Spring Security Authorization Server’s authorization endpoint fails to validate the request_uri parameter, allowing an attacker to supply a malicious request_uri together with an arbitrary redirect_uri. The resulting open redirect can send users to attacker-controlled sites, facilitating phishing or credential‑stealing attacks. This vulnerability is a classic example of CWE‑601 and impacts confidentiality and user trust. The CVSS score of 6.1 reflects a moderate severity, indicating that an attacker can cause potentially harmful redirection if the redirection is used for malicious purposes.

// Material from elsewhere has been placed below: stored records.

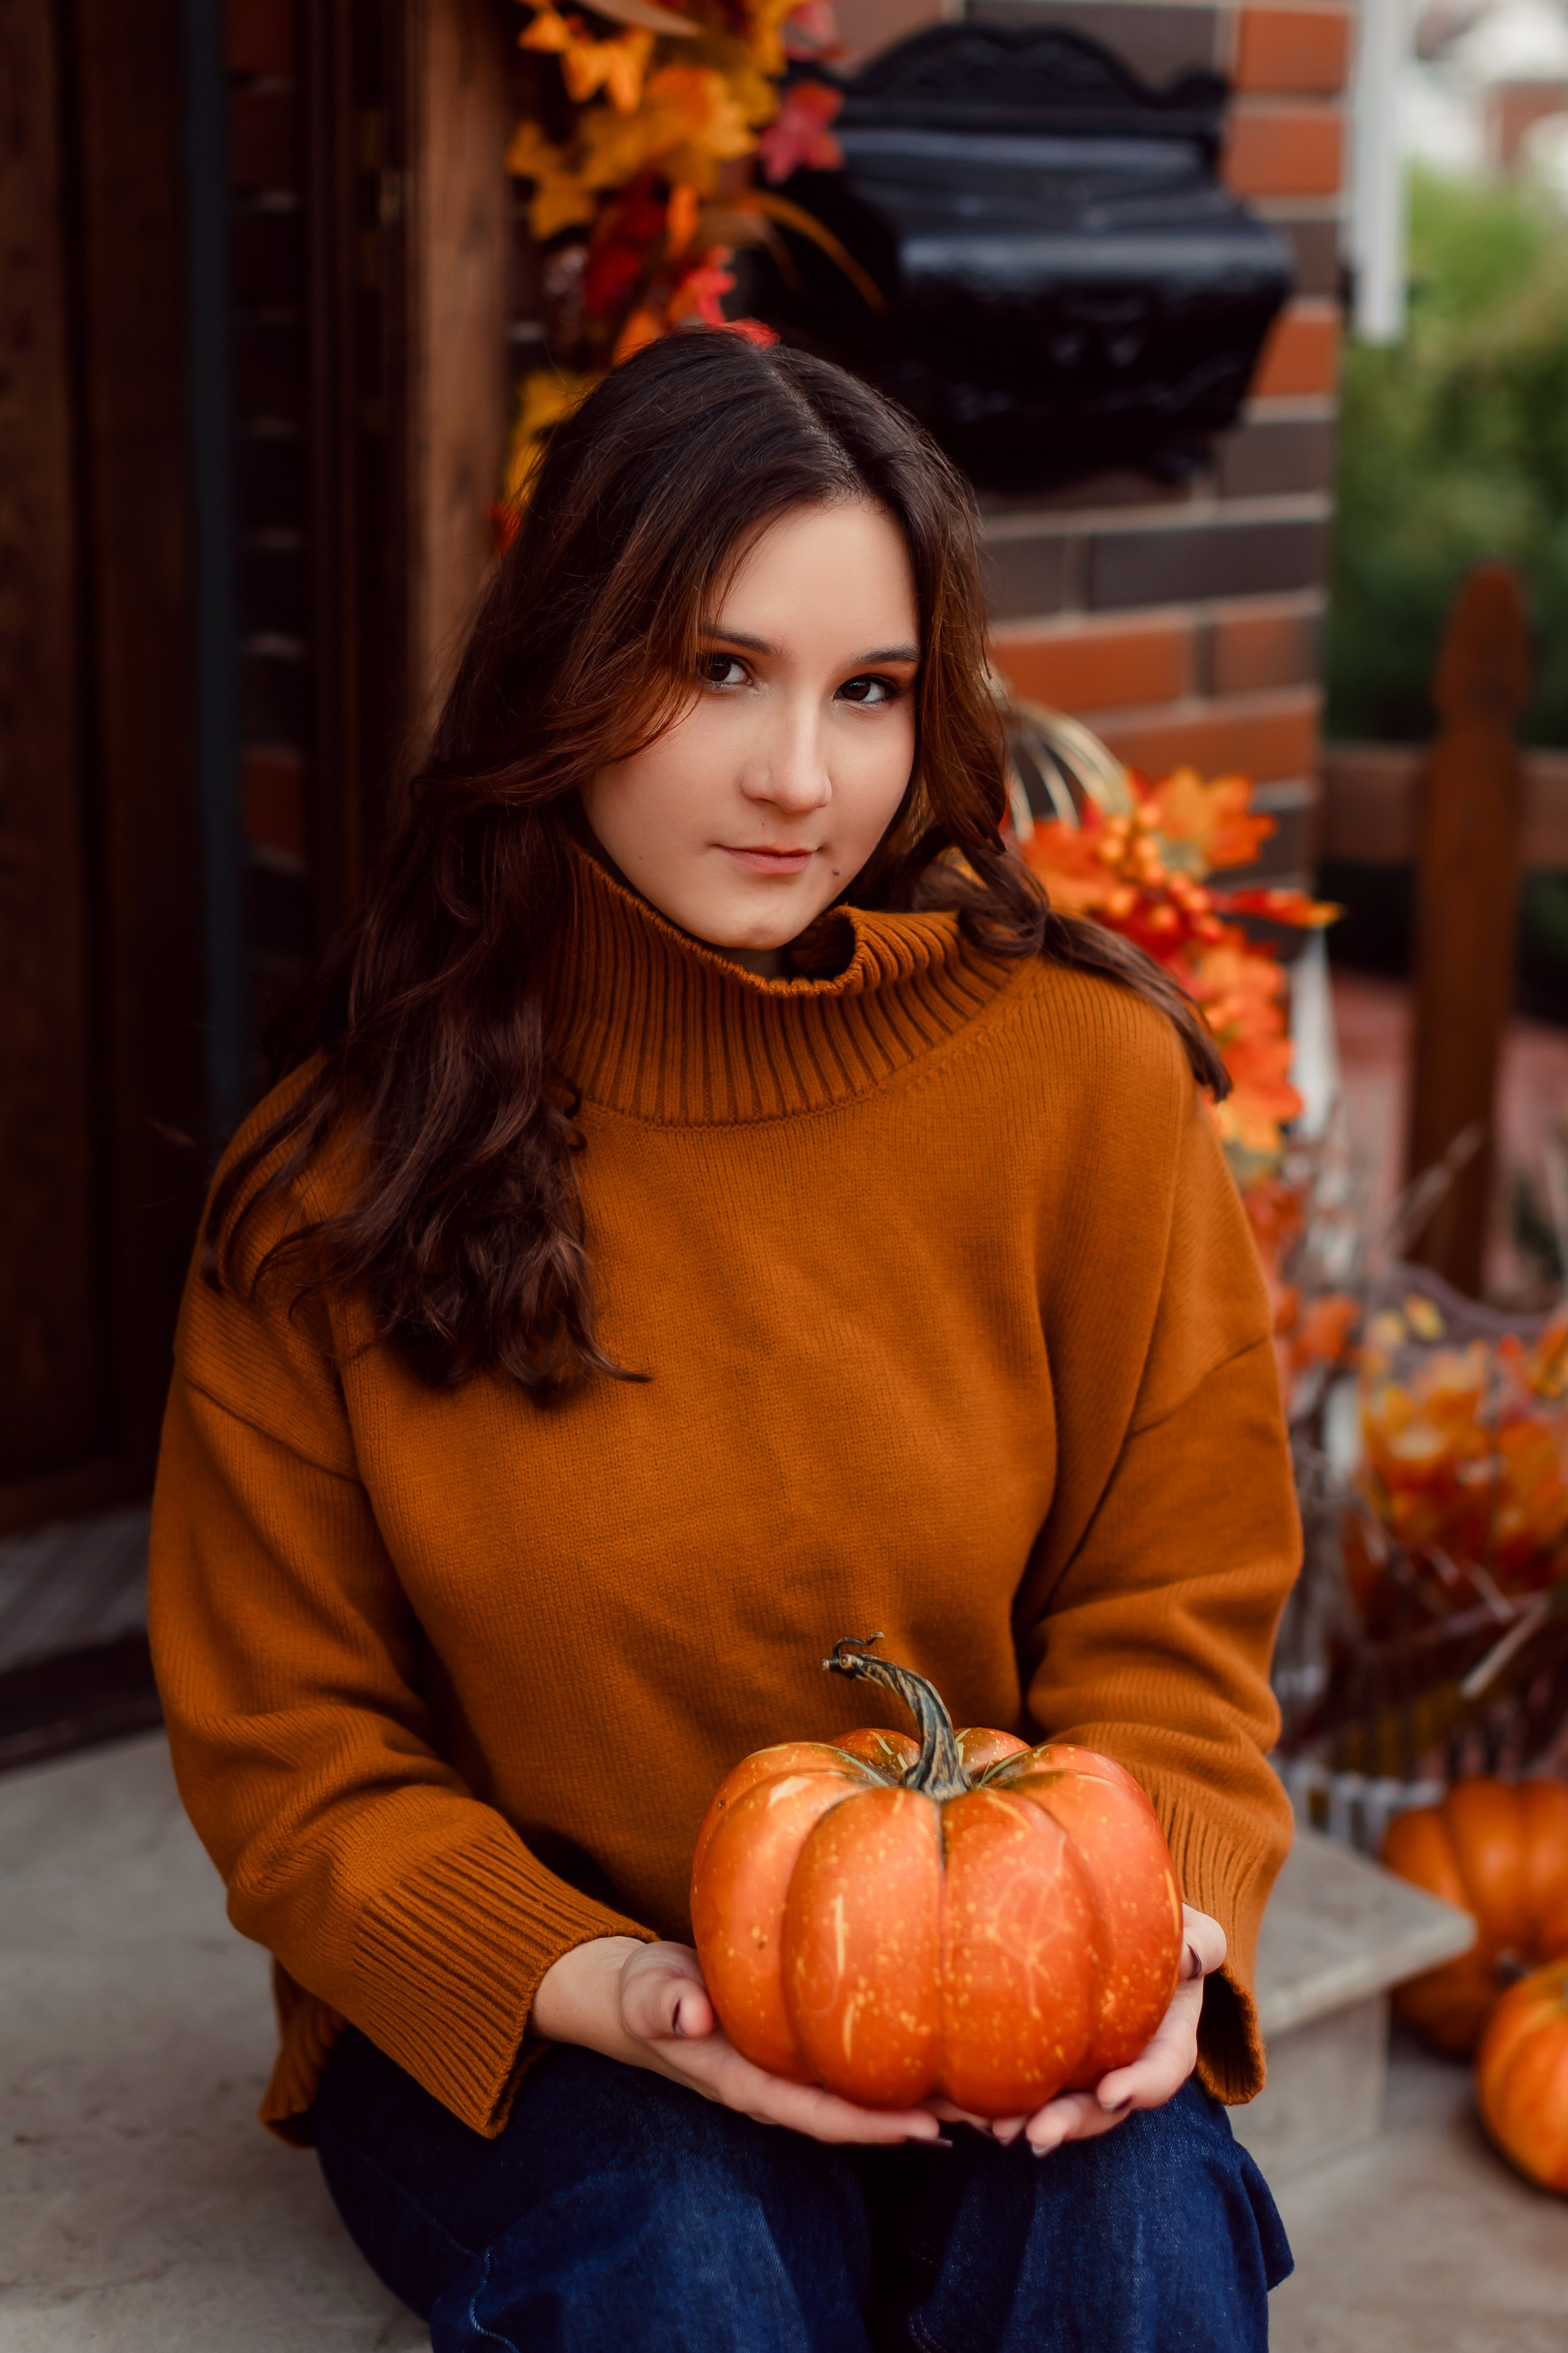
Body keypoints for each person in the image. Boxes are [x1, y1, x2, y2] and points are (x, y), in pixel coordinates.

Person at [149, 328, 1299, 2353]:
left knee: (1130, 2215)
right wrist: (613, 1988)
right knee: (686, 2239)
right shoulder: (341, 1178)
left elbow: (1175, 1593)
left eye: (870, 693)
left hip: (998, 1948)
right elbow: (294, 1749)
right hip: (566, 2015)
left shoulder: (1082, 1085)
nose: (801, 778)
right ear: (567, 677)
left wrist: (1160, 1923)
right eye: (717, 671)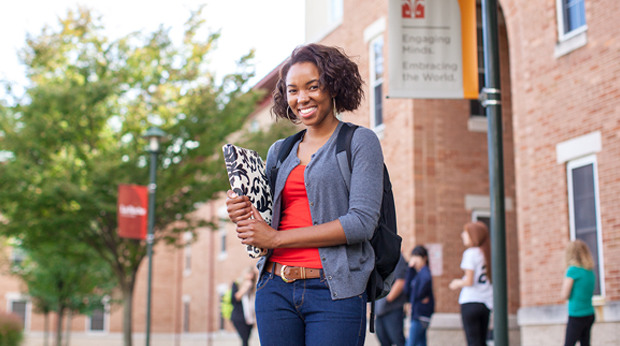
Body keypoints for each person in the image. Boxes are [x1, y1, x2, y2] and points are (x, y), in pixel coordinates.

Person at [226, 43, 384, 346]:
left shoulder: (359, 141)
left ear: (334, 86)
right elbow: (266, 220)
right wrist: (243, 211)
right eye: (293, 90)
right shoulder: (280, 151)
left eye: (313, 87)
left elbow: (361, 222)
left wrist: (276, 239)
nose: (302, 99)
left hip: (334, 290)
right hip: (274, 288)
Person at [449, 221, 493, 346]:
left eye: (466, 233)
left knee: (472, 341)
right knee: (481, 341)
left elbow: (469, 281)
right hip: (485, 302)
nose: (462, 235)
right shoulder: (486, 253)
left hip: (470, 301)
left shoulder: (470, 253)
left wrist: (457, 283)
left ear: (474, 235)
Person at [561, 240, 596, 346]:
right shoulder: (589, 271)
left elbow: (564, 294)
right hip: (589, 314)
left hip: (577, 315)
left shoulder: (572, 270)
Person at [374, 254, 408, 346]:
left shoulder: (397, 256)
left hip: (392, 308)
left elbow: (401, 281)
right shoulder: (376, 255)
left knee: (398, 340)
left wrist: (387, 299)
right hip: (378, 310)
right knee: (383, 340)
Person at [404, 245, 434, 346]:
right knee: (421, 343)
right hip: (419, 315)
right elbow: (406, 290)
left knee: (410, 343)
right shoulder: (417, 273)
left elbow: (425, 283)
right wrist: (410, 270)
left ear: (424, 258)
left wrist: (418, 297)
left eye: (417, 256)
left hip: (420, 315)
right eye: (413, 256)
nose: (415, 259)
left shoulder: (424, 271)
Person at [231, 266, 257, 346]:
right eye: (249, 274)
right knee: (245, 339)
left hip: (249, 318)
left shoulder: (253, 288)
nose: (250, 279)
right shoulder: (237, 284)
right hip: (239, 317)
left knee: (246, 340)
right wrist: (245, 288)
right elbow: (234, 300)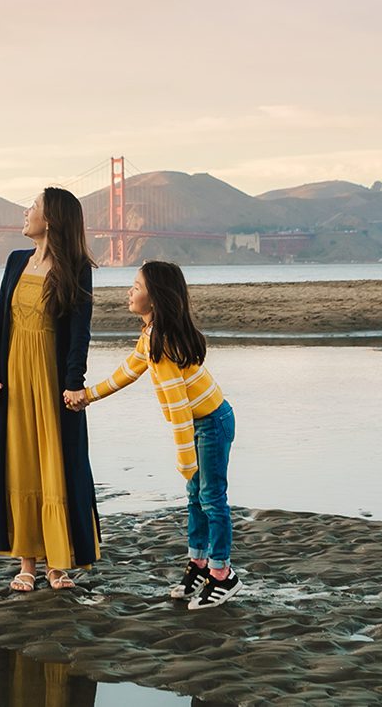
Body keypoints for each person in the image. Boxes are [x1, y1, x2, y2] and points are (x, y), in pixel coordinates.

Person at [64, 261, 241, 609]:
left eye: (136, 286)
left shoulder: (164, 344)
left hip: (210, 422)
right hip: (201, 424)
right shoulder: (151, 337)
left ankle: (223, 575)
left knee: (211, 498)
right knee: (197, 498)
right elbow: (126, 372)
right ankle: (199, 564)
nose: (129, 292)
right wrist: (87, 395)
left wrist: (185, 461)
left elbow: (179, 411)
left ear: (155, 298)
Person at [0, 187, 99, 592]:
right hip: (15, 380)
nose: (26, 212)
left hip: (49, 382)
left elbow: (80, 334)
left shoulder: (77, 268)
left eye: (33, 207)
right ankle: (26, 563)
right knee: (21, 463)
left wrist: (73, 385)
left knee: (55, 464)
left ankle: (57, 563)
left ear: (50, 220)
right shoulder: (16, 262)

The EPSS score is not available and the issue is not listed in CISA KEV.

Affected are Spring Authorization Server versions from 1.5.0 to 1.5.7 and Spring Security versions from 7.0.0 to 7.0.5. These versions are used by applications that rely on Spring’s OAuth2 implementations for authentication and authorization flow. The redirect logic is part of the public authorization endpoint, which is reachable over the internet by design, so any exposed instance of these packages is vulnerable.

The likely attack vector is a crafted HTTP request to the public authorization endpoint. A successful exploitation requires the attacker to supply an invalid request_uri and a valid redirect_uri; if the system accepts this combination, users will be redirected to an attacker-controlled URL. Given the lack of EPSS data, the exact exploit probability is unknown, but the fact that the flaw allows arbitrary redirects indicates a potentially high impact if referenced in spear‑phishing campaigns. Since the vulnerability is not listed in the KEV catalog, there is no evidence of public exploitation, but the theoretical risk remains significant for exposed services.